Bounce back loans are separate from the Coronavirus Business Interruption Loan Scheme, which is for larger amounts, but not 100% state-guaranteed. If you've already applied to that you can apply to have it switched to this scheme if you prefer. 

Here's what you need to know about bounce back loans:

  • You can borrow between £2,000 and £50,000. Though the amount is capped at 25% of your total turnover (usually for calendar year 2019, or new businesses can estimate).

  • No interest will be charged and no repayments will need to be made in the first 12 months.  

  • After 12 months, all banks will charge a fixed 2.5% annual interest. This is far cheaper than a typical personal loan. 

  • You can repay the loan early without penalty. Or with some banks you can part-repay or overpay.      

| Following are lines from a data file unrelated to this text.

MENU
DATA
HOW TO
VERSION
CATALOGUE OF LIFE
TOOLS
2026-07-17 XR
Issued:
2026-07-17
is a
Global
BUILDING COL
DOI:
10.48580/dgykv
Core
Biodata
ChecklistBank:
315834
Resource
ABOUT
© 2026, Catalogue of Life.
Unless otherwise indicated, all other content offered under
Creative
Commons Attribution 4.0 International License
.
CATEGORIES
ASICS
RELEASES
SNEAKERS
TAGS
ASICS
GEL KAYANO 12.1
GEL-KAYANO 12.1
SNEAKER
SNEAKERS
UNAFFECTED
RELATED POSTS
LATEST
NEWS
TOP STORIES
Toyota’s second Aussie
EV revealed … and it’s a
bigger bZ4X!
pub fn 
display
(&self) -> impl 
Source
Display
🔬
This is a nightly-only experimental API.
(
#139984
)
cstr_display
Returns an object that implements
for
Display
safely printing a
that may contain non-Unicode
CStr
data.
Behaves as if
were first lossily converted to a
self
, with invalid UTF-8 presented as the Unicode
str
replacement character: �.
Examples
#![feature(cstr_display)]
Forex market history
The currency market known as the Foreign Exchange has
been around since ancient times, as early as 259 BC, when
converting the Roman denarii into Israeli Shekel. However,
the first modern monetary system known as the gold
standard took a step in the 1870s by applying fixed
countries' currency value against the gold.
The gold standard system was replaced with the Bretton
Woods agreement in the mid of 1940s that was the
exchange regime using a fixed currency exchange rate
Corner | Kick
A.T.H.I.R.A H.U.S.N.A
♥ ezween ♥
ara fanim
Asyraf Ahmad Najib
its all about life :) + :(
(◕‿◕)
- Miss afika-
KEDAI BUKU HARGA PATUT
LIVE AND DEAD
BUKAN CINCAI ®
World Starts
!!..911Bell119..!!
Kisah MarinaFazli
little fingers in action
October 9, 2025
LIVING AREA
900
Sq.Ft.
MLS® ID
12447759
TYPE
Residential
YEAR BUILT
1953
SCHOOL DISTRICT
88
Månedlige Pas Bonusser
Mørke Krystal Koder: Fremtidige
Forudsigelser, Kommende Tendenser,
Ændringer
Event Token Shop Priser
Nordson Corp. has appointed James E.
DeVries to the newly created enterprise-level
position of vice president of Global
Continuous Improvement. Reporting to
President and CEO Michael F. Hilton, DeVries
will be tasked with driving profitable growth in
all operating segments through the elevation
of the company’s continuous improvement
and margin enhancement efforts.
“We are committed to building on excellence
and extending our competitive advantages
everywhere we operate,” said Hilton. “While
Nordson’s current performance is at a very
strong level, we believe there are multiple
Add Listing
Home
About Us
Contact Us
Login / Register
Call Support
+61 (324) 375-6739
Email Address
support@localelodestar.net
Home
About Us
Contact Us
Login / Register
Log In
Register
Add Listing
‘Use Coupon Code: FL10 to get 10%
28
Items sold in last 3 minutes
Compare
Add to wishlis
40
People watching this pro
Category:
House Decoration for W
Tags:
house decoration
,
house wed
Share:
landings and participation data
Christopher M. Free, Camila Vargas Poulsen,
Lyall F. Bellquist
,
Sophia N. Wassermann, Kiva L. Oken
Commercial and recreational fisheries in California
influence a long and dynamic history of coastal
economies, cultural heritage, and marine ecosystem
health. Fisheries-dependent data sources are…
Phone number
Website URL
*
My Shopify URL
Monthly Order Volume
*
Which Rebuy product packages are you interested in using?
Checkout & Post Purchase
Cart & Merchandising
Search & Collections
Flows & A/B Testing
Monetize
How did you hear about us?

  • The loans are set up to last for six years. So that's a year interest-free and the rest at 2.5%. However, as you can repay at any time that gives you flexibility, of course, the sooner you repay once interest is charged, the smaller the overall cost.

  • The loans are unsecured. While this sounds bad, it's actually good. Secured loans include mortgages, where they can take your home if you don't repay. Here you don’t give security (the Government does) so it's far more difficult for them to take your assets if you can't repay.

  • Your business must have been established before 1 March 2020. It must also still be trading as a going concern (temporary cessation due to coronavirus doesn't matter) at the point of application – and the reason for any issues must be due to coronavirus.

  • Credit ratings (business or personal) won't impact your eligibility – so most should be able to get these loans. You don't need to prove the viability of your business and the application process is relatively straightforward. 

  • The loan will likely go on your business credit report, but not on your personal one.

  • At least eight banks are offering them. 

  • You need a business to set these up but don't need a business bank account. At least some of the banks offering these loans don't require you to have a business account with them. 

  • Bounce back loans DON'T affect your eligibility for other Government personal support. You can still apply for a bounce back loan and get the self-employment income support grants, and you may still be eligible for universal credit.

  • Bounce back loans can be used to repay existing finance. We've confirmed this with a number of individual lenders. We're still checking whether there are any that have specific terms to prevent it.